View from shore of a series of interconnected ponds with separated by irregularly shaped grassy strips

Nature provides ecosystem benefits that include cleansing water of harmful pollutants, helping maintain biodiversity, and regulating climate by keeping carbon out of the atmosphere and in a forest’s soils and the trunks of its trees. 

CESD scientists are leading research on nature-based solutions for helping mitigate climate change through decarbonization. We are examining how wetland restoration can help decrease atmospheric greenhouse gas (GHG) concentrations and slow climatic and environmental change while providing additional ecosystem services to coastal communities. 

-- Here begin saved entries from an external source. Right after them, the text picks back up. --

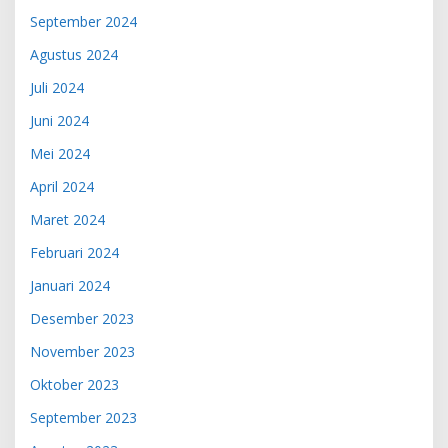
September 2024
Agustus 2024
Juli 2024
Juni 2024
Mei 2024
April 2024
Maret 2024
Februari 2024
Januari 2024
Desember 2023
November 2023
Oktober 2023
September 2023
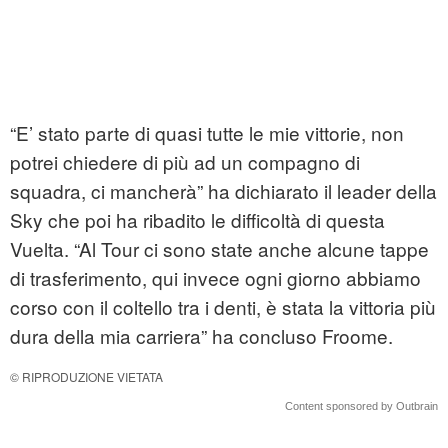
“E’ stato parte di quasi tutte le mie vittorie, non
potrei chiedere di più ad un compagno di
squadra, ci mancherà” ha dichiarato il leader della
Sky che poi ha ribadito le difficoltà di questa
Vuelta. “Al Tour ci sono state anche alcune tappe
di trasferimento, qui invece ogni giorno abbiamo
corso con il coltello tra i denti, è stata la vittoria più
dura della mia carriera” ha concluso Froome.
© RIPRODUZIONE VIETATA
Content sponsored by Outbrain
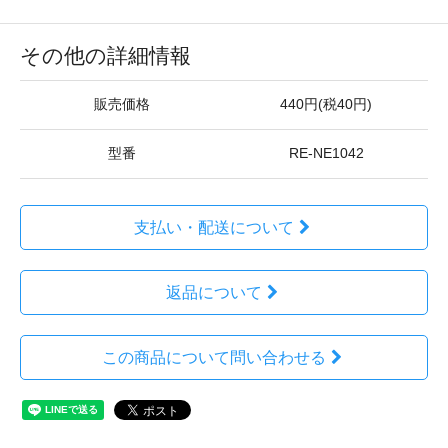
その他の詳細情報
販売価格
440円(税40円)
型番
RE-NE1042
支払い・配送について
返品について
この商品について問い合わせる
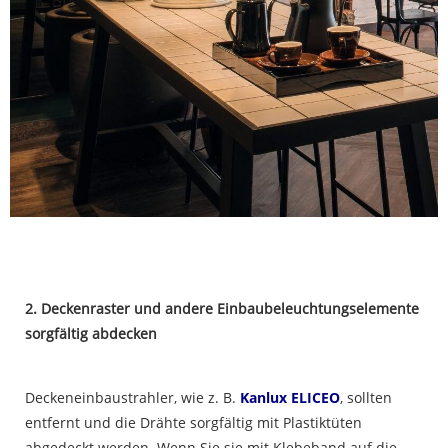
2. Deckenraster und andere Einbaubeleuchtungselemente
sorgfältig abdecken
Deckeneinbaustrahler, wie z. B.
Kanlux ELICEO
, sollten
entfernt und die Drähte sorgfältig mit Plastiktüten
abgedeckt werden. Wenn Sie sie mit Klebeband auf die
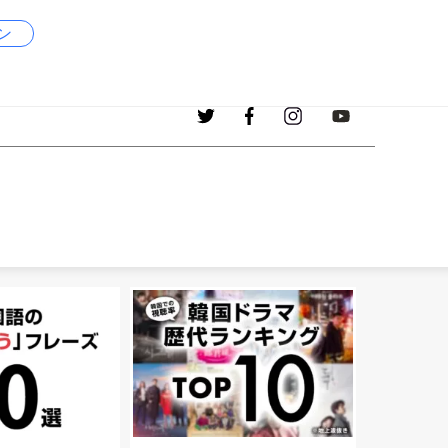
ン
1017
現在、掲載中の韓国語の単語
個！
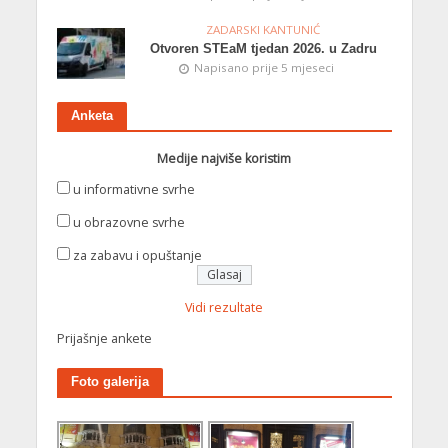
ZADARSKI KANTUNIĆ
Otvoren STEaM tjedan 2026. u Zadru
Napisano prije 5 mjeseci
Anketa
Medije najviše koristim
u informativne svrhe
u obrazovne svrhe
za zabavu i opuštanje
Vidi rezultate
Prijašnje ankete
Foto galerija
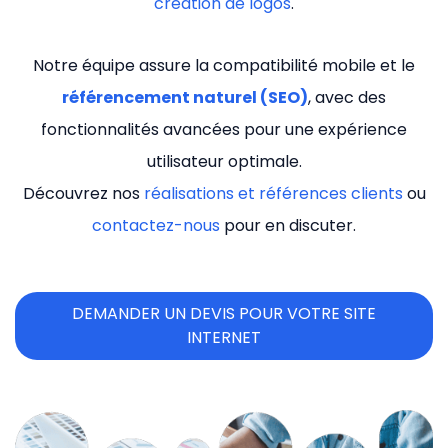
création de logos
.
Notre équipe assure la compatibilité mobile et le
référencement naturel (SEO)
, avec des
fonctionnalités avancées pour une expérience
utilisateur optimale.
Découvrez nos
réalisations et références clients
ou
contactez-nous
pour en discuter.
DEMANDER UN DEVIS POUR VOTRE SITE
INTERNET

Our researchers are investigating the ideal combinations of rock types and environmental conditions to enhance the ability of agricultural soils to absorb carbon dioxide through the natural enhanced-weathering process. Sprinkling ground-up rocks on agricultural lands can take advantage of this weathering process to convert large amounts of atmospheric CO2 into a stable mineral. In mineral form the carbon is locked away for millennia. They are also developing high-fidelity process-based models to help operationalize enhanced weathering applications by systematically investigating the physical, chemical, and biological conditions that enhance weathering rates.

Additionally, CESD experts develop advanced models to portray how ecosystems function naturally to cycle carbon under different climate and disturbance scenarios.